The slope of the curve is almost the same in every case. The range of values of parameters σLT and σST or DeLT and DeST might suggest
the erroneous conclusion that they too are correlated, but the evidence for the non-dependence of these parameters is the quantitative distribution of all possible pairs of σLT and σST ( Figure 4d). Pairs of these parameters lie within almost the whole area below the linear relation describing the equivalence of σST and σLT. A similar click here analysis was conducted for the relationship between σ and SLR ( Figures 4e, 4f, 4g): this is exponential. A negative linear relationship was also found between CMV0 and SLRMV ( Figure 4h). The unequivocal inference from the Proteasome purification foregoing is that for every deviation only one of these parameters contributes clearly independent information on the morphological diversity of the seabed. Spectral moments (Mi) and spectral skewness (γ) were found to be the most significant spectral parameters. The higher the order of a spectral moment, the lower the difference between the values. These features are highlighted by the correlation coefficients for Mi and Mj pairs for each deviation ( Figure 5). There is also a correlation between the spectral moments for LT and ST ( Figure 5);
the coefficient of this correlation, of the 2nd order, is close to 1. In view of the above, it was decided that only 0 to 3rd order spectral moments would be used for every deviation. The similarities between σ and M0 were also investigated. Detailed analysis showed that for every type of deviation there exists a linear dependence between σ2 and M0. It is clear from the above relationship that when spectral analysis was used, the addition of characteristics emerging from statistical parameters did not contribute any new knowledge regarding the sea bottom morphology in Brepollen. Determination
of the wavelet energy for successive scaling parameters is an excellent method for isolating morphological forms on a bathymetric profile, as it takes the magnitude of forms into consideration CYTH4 on the basis of the scaling parameter’s size.

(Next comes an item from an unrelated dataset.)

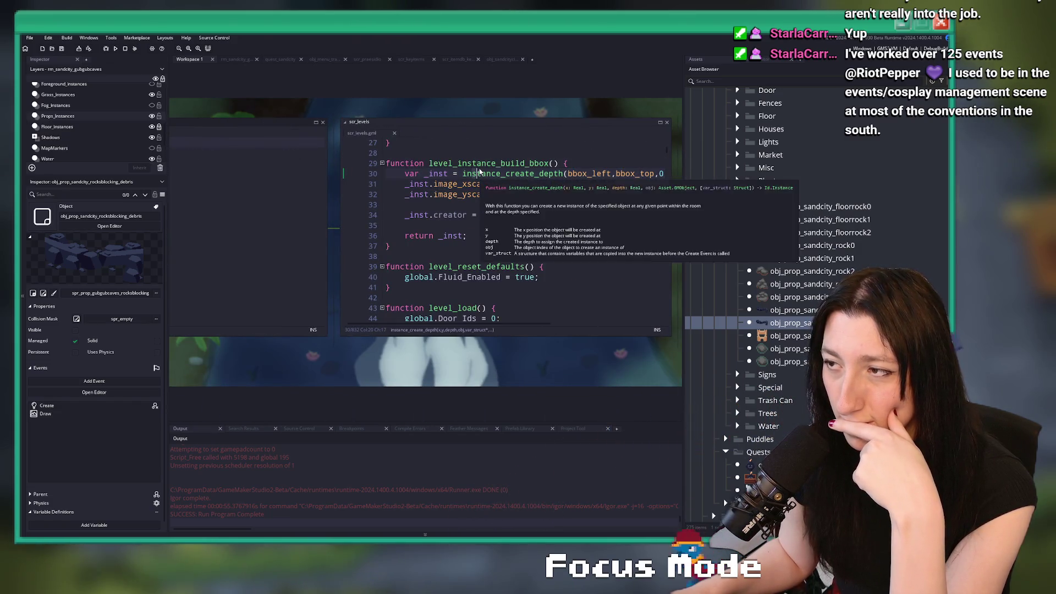
key(ctrl+Tab)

To verify the applicability of wavelet energies, the correlations between them were calculated (Figure 6). The correlation for every type of wavelet was much less than 1, even in the case of adjacent scaling parameters for the same type of wave. Analysis of the wavelet energies calculated for the example profile showed that the wavelet energy determined using the mexh wavelet for the scaling parameter a = 2i resembled that of the db7 wavelet for the scaling parameter a = 2i + 2 when i = 1,…,5. This observation was confirmed by wavelet correlation analysis ( Figure 6). The final point in the discussion of the application of wavelets to bathymetric profile analysis is the possible use of asymmetric wavelets, such as db7.